Blick nach Brasilien. Der Wiener Autor Christian Oswald Buchacher (geb. 1963) greift auf eigene Erfahrungen in einem WWF-Forschungsprojekt Anfang der 1990er Jahre zurück und erzählt die Geschichte eines jungen Froschforschers im brasilianischen Regenwald und in Manaus. Der Protagonist Chris lernt das Leben der Feldforschung mit indianischen Gehilfen kennen und merkt, nach seinem Studium in Wien, wie der Dschungel wirklich ist – inkl.
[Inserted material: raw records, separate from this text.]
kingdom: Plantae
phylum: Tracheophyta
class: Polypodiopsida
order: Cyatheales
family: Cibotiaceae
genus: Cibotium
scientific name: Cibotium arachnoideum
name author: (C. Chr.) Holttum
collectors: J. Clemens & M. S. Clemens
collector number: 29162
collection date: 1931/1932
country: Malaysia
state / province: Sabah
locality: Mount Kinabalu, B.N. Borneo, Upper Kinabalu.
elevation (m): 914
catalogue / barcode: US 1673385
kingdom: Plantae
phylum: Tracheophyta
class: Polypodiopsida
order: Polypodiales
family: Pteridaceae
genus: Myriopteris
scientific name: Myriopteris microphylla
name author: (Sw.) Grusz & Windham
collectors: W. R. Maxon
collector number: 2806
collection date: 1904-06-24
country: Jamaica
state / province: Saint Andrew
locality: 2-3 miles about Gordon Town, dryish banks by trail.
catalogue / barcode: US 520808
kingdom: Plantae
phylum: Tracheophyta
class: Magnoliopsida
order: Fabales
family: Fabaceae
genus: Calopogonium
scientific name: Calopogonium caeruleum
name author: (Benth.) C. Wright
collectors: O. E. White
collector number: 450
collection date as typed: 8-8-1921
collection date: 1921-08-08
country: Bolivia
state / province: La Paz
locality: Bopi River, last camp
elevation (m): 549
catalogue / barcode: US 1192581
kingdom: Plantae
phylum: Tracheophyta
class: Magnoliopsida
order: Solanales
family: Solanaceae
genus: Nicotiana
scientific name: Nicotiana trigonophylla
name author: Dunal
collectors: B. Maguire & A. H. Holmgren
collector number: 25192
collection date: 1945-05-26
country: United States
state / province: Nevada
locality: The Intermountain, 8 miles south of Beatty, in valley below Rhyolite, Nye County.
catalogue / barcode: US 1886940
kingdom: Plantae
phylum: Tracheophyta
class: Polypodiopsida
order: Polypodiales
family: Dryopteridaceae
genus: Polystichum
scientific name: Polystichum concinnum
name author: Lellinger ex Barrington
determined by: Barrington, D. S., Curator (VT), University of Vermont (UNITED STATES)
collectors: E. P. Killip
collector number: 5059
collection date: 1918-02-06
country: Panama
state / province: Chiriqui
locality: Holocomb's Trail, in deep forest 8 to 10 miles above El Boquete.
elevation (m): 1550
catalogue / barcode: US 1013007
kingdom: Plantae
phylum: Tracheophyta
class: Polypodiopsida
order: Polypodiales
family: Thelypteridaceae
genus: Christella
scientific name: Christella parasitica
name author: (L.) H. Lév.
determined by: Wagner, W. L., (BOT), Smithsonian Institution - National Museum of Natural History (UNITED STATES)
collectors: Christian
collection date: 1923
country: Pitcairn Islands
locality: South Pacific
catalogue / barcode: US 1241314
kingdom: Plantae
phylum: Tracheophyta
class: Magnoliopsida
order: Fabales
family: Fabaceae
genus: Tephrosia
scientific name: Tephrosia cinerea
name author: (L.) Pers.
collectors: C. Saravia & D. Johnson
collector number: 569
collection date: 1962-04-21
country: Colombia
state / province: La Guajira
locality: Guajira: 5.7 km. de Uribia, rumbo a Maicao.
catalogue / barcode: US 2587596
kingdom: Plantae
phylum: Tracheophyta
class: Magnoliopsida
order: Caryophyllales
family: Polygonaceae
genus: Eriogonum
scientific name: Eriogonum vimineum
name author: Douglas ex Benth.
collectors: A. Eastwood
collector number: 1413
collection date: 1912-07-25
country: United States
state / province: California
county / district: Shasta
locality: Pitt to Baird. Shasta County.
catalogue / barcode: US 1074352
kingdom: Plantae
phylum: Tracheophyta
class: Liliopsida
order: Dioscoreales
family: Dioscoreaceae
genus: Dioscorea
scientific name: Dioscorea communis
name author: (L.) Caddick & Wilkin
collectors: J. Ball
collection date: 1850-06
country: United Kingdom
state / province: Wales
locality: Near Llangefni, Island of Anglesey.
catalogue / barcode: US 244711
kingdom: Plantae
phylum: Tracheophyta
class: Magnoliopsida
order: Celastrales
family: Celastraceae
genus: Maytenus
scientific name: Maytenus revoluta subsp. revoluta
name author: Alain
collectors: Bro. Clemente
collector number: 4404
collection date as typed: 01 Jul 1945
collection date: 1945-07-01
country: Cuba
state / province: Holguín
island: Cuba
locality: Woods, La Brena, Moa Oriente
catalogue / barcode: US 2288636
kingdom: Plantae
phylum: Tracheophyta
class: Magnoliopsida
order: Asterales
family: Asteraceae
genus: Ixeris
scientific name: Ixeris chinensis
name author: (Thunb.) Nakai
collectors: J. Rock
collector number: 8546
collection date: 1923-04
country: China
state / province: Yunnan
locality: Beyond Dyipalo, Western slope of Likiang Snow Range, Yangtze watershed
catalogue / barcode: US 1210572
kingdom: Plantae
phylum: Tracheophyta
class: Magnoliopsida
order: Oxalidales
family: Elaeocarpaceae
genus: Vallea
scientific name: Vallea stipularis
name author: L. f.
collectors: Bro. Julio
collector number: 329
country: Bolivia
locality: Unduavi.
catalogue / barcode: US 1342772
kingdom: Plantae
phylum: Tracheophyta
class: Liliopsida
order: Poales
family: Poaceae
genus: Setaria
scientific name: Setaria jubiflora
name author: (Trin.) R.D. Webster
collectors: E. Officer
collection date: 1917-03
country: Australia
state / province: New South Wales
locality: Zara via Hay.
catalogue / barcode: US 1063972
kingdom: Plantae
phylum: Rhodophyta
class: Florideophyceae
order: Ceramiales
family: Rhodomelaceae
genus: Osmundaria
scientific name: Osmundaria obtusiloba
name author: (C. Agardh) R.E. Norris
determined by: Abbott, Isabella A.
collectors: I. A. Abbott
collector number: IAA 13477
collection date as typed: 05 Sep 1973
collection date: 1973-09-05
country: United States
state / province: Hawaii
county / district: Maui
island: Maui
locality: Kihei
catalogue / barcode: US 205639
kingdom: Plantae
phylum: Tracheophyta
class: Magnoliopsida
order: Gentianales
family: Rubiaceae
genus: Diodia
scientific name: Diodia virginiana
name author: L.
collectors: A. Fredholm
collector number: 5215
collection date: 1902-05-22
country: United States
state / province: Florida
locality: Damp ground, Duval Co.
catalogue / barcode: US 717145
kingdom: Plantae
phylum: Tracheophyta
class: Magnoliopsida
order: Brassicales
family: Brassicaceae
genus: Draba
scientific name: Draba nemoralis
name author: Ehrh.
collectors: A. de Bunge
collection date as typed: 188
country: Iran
Begeisterung für die Natur, aber auch der Schilderung einer eher menschenfeindlichen Umwelt.

Parallel dazu die Erlebnisse in der Großstadt Manaus, wo er sich mit einem emotionalen amerikanischen Kollegen anfreundet und sich in eine Brasilianerin verliebt, die sich als »Mutter« eines »Terreiro« erweist, eine Art Priesterin der Candomblé-Religion, die Merkmale afrikanischer Naturreligionen sowie des Christentums miteinander vermengt. Chris ist als Forscher sehr wissenschaftsgläubig, und als er bei einer Messe selbst in Trance fällt, bringt das sein Weltbild gehörig durcheinander.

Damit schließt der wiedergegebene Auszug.